> _SOURCE EXCERPT_:
## begin

But not always. More and more restaurants -- often including the best ones -- keep a light on for diners away from home, for the cooking-phobic, or for those needing a break from dehydrated turkey and Jell-O salad. Many go the extra mile to create special Thanksgiving dishes and wine pairings. Here's a sampling of what some Wine Spectator Grand Award-winning restaurants are offering this Nov. 27.
The Federalist at Boston's Fifteen Beacon hotel offers a three-course food and wine menu ($85; $65 without wine). Diners may choose from selections such as roasted organic Vermont pheasant with braised winter greens, potato-mushroom lasagna and lingonberry sauce, paired with David Bruce Petite Syrah Central Coast 2001.
General manager Bruno Marini is particularly fond of this pairing. "This dish combines the sweetness of the lingonberries with the bitterness of the greens and the heartiness of the risotto," Marini says, "and the Syrah, which tends to be spicy and peppery, pulls all those flavor components together."

## end

> _EXERCISE SET_:
A - According to the Thanksgiving dining article, what does The Federalist charge for its three-course menu without wine?
B - List each component of the pheasant selection that the Thanksgiving dining article describes on The Federalist's menu, leaving out the wine.
C - Carry on with the Thanksgiving dining article, picking up after its final sentence.
The data below has no connection to the Thanksgiving dining article.

> _SUPPLIED INFORMATION_:
## begin

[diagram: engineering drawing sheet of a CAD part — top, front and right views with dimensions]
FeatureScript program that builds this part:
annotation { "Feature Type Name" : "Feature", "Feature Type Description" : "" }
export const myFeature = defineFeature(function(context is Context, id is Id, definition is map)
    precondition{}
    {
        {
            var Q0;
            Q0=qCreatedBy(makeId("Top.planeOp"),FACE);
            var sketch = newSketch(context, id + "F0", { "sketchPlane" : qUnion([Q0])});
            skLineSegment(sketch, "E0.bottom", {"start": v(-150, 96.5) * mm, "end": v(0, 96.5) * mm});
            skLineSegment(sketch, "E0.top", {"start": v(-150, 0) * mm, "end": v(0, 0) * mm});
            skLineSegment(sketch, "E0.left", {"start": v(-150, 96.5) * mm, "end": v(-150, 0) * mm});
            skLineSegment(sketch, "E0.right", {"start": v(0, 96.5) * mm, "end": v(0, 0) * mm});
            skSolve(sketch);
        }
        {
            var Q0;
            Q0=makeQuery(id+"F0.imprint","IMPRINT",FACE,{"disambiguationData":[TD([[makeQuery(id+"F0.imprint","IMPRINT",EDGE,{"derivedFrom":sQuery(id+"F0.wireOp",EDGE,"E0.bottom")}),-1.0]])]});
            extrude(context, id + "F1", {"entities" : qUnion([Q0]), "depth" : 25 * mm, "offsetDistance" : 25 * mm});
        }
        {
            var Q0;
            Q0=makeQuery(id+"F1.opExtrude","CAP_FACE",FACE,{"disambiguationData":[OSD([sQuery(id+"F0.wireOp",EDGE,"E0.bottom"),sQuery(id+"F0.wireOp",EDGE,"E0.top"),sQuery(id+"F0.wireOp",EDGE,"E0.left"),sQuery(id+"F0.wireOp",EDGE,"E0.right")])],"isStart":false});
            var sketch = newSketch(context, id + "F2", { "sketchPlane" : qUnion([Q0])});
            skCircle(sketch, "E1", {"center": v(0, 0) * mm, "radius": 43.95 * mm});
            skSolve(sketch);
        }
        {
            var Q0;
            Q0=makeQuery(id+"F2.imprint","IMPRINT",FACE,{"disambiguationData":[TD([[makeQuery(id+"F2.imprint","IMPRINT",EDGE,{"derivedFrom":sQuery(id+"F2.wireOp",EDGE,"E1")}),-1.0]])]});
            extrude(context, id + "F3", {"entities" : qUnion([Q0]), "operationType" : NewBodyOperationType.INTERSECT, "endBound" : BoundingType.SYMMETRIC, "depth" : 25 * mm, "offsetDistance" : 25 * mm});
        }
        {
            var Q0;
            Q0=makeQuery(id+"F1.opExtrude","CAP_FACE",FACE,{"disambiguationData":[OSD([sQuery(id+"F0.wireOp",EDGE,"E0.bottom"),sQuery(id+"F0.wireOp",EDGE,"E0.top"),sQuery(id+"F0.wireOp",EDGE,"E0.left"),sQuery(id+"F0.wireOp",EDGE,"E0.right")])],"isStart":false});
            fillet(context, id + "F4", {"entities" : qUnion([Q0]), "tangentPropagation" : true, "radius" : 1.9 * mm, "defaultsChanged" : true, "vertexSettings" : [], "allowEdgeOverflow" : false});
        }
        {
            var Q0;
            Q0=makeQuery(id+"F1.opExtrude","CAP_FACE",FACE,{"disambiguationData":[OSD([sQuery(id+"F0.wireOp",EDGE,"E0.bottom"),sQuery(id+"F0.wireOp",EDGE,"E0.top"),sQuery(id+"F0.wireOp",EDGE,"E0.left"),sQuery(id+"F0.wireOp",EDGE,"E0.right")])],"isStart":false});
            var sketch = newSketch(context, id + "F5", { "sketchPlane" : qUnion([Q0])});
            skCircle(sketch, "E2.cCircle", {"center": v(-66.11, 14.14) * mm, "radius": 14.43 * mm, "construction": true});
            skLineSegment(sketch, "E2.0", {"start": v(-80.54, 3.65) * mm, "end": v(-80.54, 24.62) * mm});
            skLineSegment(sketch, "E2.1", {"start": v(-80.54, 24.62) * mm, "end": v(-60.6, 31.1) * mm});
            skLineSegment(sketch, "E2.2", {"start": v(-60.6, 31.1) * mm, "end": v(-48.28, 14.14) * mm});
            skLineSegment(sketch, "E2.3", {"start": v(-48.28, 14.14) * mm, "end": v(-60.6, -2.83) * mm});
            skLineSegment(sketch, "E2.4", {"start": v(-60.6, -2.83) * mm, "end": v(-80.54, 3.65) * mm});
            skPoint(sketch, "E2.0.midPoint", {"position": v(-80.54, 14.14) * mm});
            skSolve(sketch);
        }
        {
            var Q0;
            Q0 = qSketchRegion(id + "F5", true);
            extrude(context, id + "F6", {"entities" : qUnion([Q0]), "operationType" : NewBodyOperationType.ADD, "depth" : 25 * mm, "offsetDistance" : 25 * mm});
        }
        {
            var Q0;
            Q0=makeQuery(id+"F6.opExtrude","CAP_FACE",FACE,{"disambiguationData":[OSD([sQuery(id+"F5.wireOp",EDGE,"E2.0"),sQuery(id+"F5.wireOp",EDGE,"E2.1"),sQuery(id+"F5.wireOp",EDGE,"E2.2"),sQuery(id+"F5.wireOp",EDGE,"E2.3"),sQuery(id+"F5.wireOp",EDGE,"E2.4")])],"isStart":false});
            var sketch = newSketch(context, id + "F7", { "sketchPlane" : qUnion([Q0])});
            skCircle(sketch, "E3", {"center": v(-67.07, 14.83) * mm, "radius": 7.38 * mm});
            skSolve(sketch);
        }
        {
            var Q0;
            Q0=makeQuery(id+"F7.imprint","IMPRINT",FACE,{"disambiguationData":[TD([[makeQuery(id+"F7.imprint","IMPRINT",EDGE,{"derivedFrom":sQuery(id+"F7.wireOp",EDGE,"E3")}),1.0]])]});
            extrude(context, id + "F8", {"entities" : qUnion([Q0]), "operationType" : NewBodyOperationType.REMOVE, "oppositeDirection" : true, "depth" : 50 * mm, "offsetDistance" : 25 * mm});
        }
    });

## end

> _ANSWERS BELOW_:
A - $65

B -
- Roasted organic Vermont pheasant
- Braised winter greens
- Potato-mushroom lasagna
- Lingonberry sauce

C -
For dessert, try a contemporary spin on the classic pumpkin pie: spiced pumpkin cheesecake with white chocolate and a brown sugar torte, matched with a Château de Fesles Bonnezeaux 1999. "The brown sugar torte made me choose Bonnezeaux," Marini says. "It's not as thick as some Sauternes, like Yquem, but I thought it would round out the flavors well."
Mr. Stox Restaurant in Anaheim, Calif., features four entrées with value-priced pairings, like the Angus prime rib and roasted garlic bread pudding ($30 with soup and salad) with a bottle of Truchard Napa Valley Cabernet Sauvignon 1998 ($39 on the restaurant's wine list). In a rush? Mr. Stox will also offer a four-course dinner-to-go ($27 per person, including soup, salad, bread, turkey and pumpkin pie) as well as buffet-sized desserts ($18 to $35) and prepared whole turkeys ($80 for a hen and $150 for a tom, with stuffing).
For more extravagant wine pairings, try the Inn at Sawmill Farms in West Dover, Vt., where the menu includes roast duckling and green peppercorn sauce ($35) with Turley Petite Syrah Rattlesnake Vineyard 2000 ($185), or a grilled beef tenderloin with a black truffle Madiera sauce ($38) and Château Pichon-Longueville-Baron 1989 ($270).
This year marks a first for the Inn at Sawmill Farms. "We've normally only offered a turkey dinner, but we expanded the menu this year," said Bobbie Dee Molitor, the inn's general manager. "Lots of people come back year after year. They say it's a pleasure to relax and let someone else do the cooking. We're family-owned and -operated, and a lot of guests say it's like coming home for Thanksgiving."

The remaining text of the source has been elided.